I put the Vu Du down and started using market shrimp under a cork and on the bottom. The reds love it. After about 15 casts with nothing on this point and inlet I use a spinner bait with nothing. Before leaving I pick up the Vu Du again and first cast again HELLO!










A few more shorts and I move on. I head towards the Buras area and things get a bit better. I am in a place that looks good and the first 2 casts I get hit both times and it feels like a trout. Now the adrenalin is starting to work. False alarm. Things are not happening so I toss a hand full of old shrimp as chum. After a few minutes I see a tail working just below the surface. I cast a shrimp there and get hit.
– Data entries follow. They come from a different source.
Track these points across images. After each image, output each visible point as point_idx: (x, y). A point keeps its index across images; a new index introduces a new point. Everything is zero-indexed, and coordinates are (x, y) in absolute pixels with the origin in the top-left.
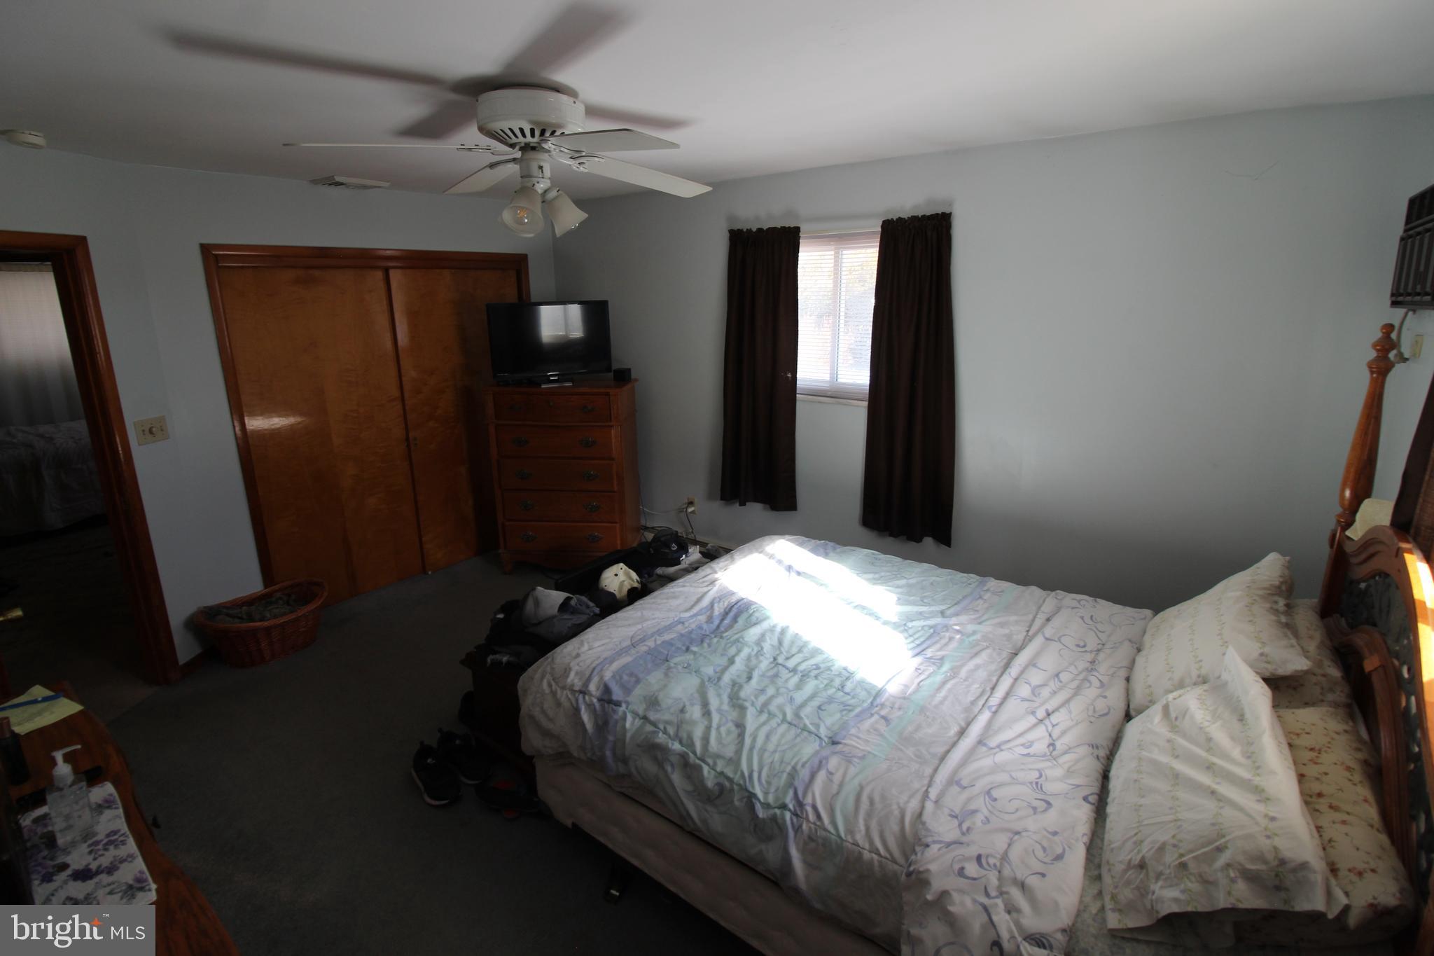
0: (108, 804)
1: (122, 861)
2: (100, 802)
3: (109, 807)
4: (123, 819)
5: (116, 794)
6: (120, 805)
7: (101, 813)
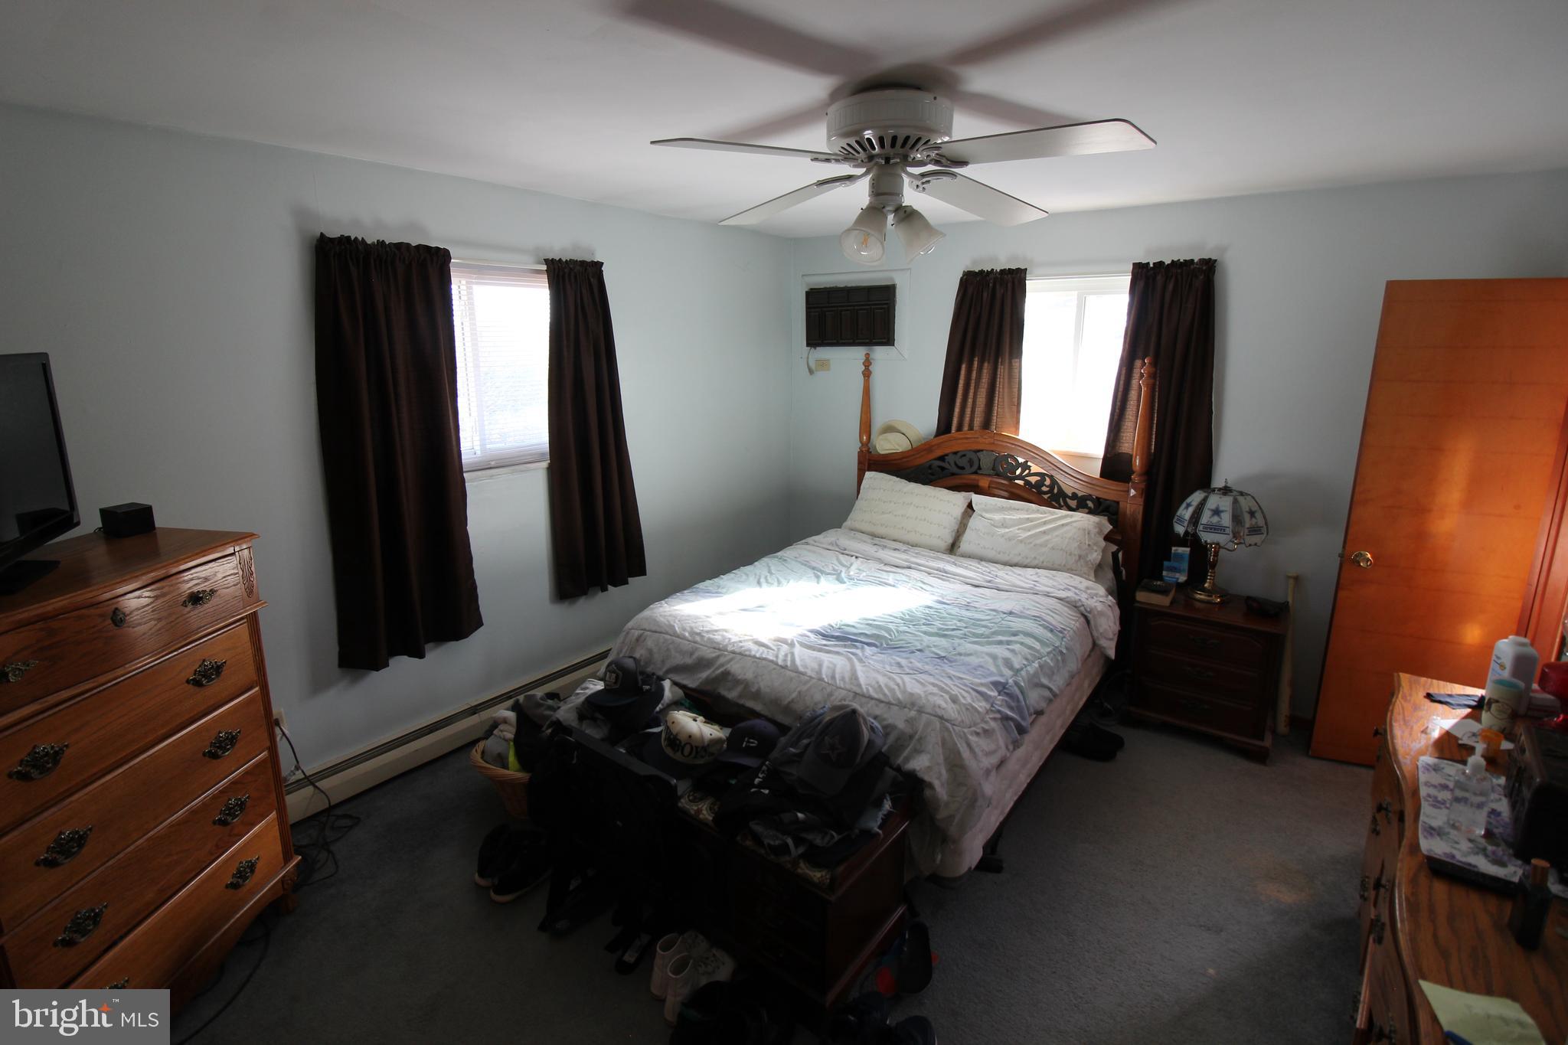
0: (1432, 831)
1: (1435, 786)
2: (1438, 838)
3: (1432, 828)
4: (1422, 811)
5: (1421, 836)
6: (1420, 823)
7: (1440, 828)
It is a good fish but I still do not think the tail I saw was this fish. My first keeper and if things do not change the cats are dining first class tonight.










A few more casts and I hook up with another flounder. I put that in the live well also. I am on the outside casting through a narrow shallow cut into a pond where the water is flowing in past my boat. I get a hit and this time it almost feels like a bull red. This fish makes a dash to the left and it is around the corner pulling drag. It is definitely a good redfish. I hold this fish until it comes out in front but then it crosses to the right behind the other bank. There was so much to get hung up on I did not expect to land it. After a good battle I ended up victorious and I had a very nice 26 inch redfish in the boat.










By this time the fog is starting to threaten. Empire gets hit hard so I decide to end my adventures at this point before I get socked in. Although I have it I do not look forward to using radar. Better to play it safe. My shopping list is completed. 

My neighbor got the redfish on the half shell for grilling.










And my cats are forgoing sushi grade tuna for flounder fillets.










Life is Good!
Fishing is not a matter of life or death. It's more important than that.

CAPT HOOP -- OUR FREEDOM


----------



## Chapman5011 (Mar 7, 2013)

Nice stringer of fish


----------



## coolbluestreak (Jun 27, 2011)

Very nice!


----------